Leur engagement quotidien se fait dans un cadre administratif, aujourd'hui déjà, précis et rigoureux, puisque notre législation suisse en matière d'expérimentation animale est l'une des plus strictes au monde, une législation qui garantit une recherche éthiquement responsable. D'ailleurs, les règles en vigueur sont tellement contraignantes que parfois les chercheurs eux-mêmes se plaignent des embûches administratives.

Tout chercheur s'appuie sur des modèles qui peuvent être des modèles informatiques, in silico, in vitro et in vivo. L'expérimentation animale n'est pas un but en soi. Elle s'inscrit comme une étape dans un protocole de recherche. Si les deux premières solutions sont privilégiées, il existe cependant des domaines où l'expérimentation animale reste nécessaire: par exemple, en oncologie, en neuroréhabilitation ou en immunologie. La pénicilline ou l'insuline n'auraient pas pu être développées sans expérimentation animale.

Parler aujourd'hui de cette initiative extrême, dangereuse et inutile, c'est aussi se rappeler que sans expérimentation animale, nous n'aurions pas de vaccins contre le Covid-19. Sans la recherche effectuée depuis une vingtaine d'années autour de la méthode de séquençage de l'ARN, technologie qui utilise le séquençage à haut débit et qui est basée sur la recherche animale, personne n'aurait été capable de trouver un vaccin aussi rapidement!

Ces recherches basées sur l'expérimentation animale sont utiles aussi pour les patients victimes d'accidents vasculaires cérébraux, les patients atteints de la maladie de Parkinson, les patients atteints de cécité, pour des essais ayant pour but de permettre aux paraplégiques de remarcher. Des essais importants sont réalisés actuellement sur le site de l'Université de Fribourg. Ces expérimentations animales se font sous le contrôle d'une commission vétérinaire au sein de laquelle siègent, entre autres, des représentants de la Protection suisse des animaux et des vétérinaires. Les recherches intègrent aujourd'hui tous les aspects liés au bien-être des animaux - antalgie, gestion du stress, monitoring du bien-être -, pour preuve.

La nichée de petits toupayes que j'ai vue lors de ma visite. Les animaux se sentent bien dans ces animaleries puisqu'ils s'y reproduisent. A noter que dans toute demande d'autorisation vétérinaire pour réaliser une expérience, les chercheurs doivent déjà intégrer ce principe des 3R. Ce dernier signifie raffiner les protocoles de recherche, réduire le nombre d'animaux, et remplacer l'expérimentation par des méthodes alternatives.

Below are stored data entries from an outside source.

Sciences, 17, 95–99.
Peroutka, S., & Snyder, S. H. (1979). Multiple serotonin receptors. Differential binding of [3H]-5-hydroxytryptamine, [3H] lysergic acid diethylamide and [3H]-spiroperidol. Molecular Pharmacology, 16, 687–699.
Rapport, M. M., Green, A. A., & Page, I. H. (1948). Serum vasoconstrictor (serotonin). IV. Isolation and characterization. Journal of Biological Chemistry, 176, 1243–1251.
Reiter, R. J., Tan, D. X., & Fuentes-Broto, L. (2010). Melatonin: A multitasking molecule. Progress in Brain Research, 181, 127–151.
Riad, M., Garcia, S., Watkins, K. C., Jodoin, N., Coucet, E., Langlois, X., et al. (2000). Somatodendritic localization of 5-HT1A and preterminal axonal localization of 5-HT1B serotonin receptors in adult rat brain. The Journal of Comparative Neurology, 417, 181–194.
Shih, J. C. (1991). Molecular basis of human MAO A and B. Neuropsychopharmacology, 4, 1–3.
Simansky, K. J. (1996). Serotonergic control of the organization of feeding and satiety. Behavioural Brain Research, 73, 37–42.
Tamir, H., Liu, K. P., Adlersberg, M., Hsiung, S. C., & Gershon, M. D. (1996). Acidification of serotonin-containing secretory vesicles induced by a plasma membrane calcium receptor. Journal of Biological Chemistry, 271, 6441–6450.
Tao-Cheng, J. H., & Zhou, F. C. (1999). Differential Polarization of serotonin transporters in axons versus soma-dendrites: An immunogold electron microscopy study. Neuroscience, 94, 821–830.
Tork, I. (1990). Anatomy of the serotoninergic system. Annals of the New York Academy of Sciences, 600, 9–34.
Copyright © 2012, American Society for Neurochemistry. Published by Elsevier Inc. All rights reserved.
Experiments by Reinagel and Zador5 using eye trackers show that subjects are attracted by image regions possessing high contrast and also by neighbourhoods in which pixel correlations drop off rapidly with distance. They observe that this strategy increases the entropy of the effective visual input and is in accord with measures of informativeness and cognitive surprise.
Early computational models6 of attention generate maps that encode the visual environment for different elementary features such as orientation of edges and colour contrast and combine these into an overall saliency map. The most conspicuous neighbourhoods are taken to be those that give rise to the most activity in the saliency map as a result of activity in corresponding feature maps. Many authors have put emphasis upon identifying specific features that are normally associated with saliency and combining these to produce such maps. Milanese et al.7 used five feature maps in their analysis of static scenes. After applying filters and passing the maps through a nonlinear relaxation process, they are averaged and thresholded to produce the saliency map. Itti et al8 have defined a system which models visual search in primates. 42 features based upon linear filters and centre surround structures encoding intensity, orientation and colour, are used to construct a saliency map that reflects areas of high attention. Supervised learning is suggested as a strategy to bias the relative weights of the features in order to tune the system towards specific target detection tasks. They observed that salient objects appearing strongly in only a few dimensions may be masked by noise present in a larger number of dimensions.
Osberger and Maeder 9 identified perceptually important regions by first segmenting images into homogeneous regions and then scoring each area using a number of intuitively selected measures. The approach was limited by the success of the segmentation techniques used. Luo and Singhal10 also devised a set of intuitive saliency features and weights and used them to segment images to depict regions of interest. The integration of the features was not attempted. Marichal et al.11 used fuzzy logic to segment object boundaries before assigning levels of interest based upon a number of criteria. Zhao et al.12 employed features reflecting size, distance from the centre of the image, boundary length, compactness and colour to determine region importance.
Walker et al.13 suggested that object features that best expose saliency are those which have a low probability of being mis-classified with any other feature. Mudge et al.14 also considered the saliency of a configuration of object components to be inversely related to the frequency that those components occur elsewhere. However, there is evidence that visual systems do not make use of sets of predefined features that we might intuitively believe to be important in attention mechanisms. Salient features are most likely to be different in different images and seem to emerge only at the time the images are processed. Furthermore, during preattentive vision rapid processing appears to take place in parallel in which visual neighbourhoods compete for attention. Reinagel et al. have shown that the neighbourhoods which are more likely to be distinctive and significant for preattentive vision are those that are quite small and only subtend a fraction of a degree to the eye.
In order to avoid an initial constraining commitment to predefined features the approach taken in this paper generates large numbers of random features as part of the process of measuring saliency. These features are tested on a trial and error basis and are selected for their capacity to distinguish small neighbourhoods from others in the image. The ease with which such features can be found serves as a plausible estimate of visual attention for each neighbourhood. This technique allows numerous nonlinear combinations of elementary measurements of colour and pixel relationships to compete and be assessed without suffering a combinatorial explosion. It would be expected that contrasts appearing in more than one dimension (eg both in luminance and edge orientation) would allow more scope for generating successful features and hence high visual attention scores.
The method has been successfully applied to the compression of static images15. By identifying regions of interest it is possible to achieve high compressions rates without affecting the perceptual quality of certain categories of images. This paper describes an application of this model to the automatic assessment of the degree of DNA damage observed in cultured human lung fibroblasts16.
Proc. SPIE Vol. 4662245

C'est pourquoi le renvoi à la commission et le contre-projet ne serviraient à rien. Vous l'aurez compris, accepter cette initiative, ce serait tuer la recherche en Suisse. Ce serait aussi rendre très précaire l'approvisionnement en médicaments pour notre pays. Nous ne pourrions plus profiter des avancées scientifiques réalisées à l'étranger en raison de l'interdiction d'importer. Cette interdiction frapperait les nouvelles technologies chirurgicales, les nouveaux médicaments, les produits phytosanitaires ou chimiques, les compléments alimentaires développés à l'aide de l'expérimentation animale et humaine. Les conséquences seraient néfastes pour notre santé, pour notre économie, pour notre pôle de recherche suisse.

"Veni, vidi, compris": je suis convaincu que nous devons garder notre savoir-faire en Suisse en matière de recherche biomédicale, lequel va des recherches in vitro et des modélisations informatiques aux recherches cliniques sur l'homme en passant par les recherches sur les animaux.

Je dis non à cette initiative extrême et dangereuse et je vous remercie de soutenir mon opposition.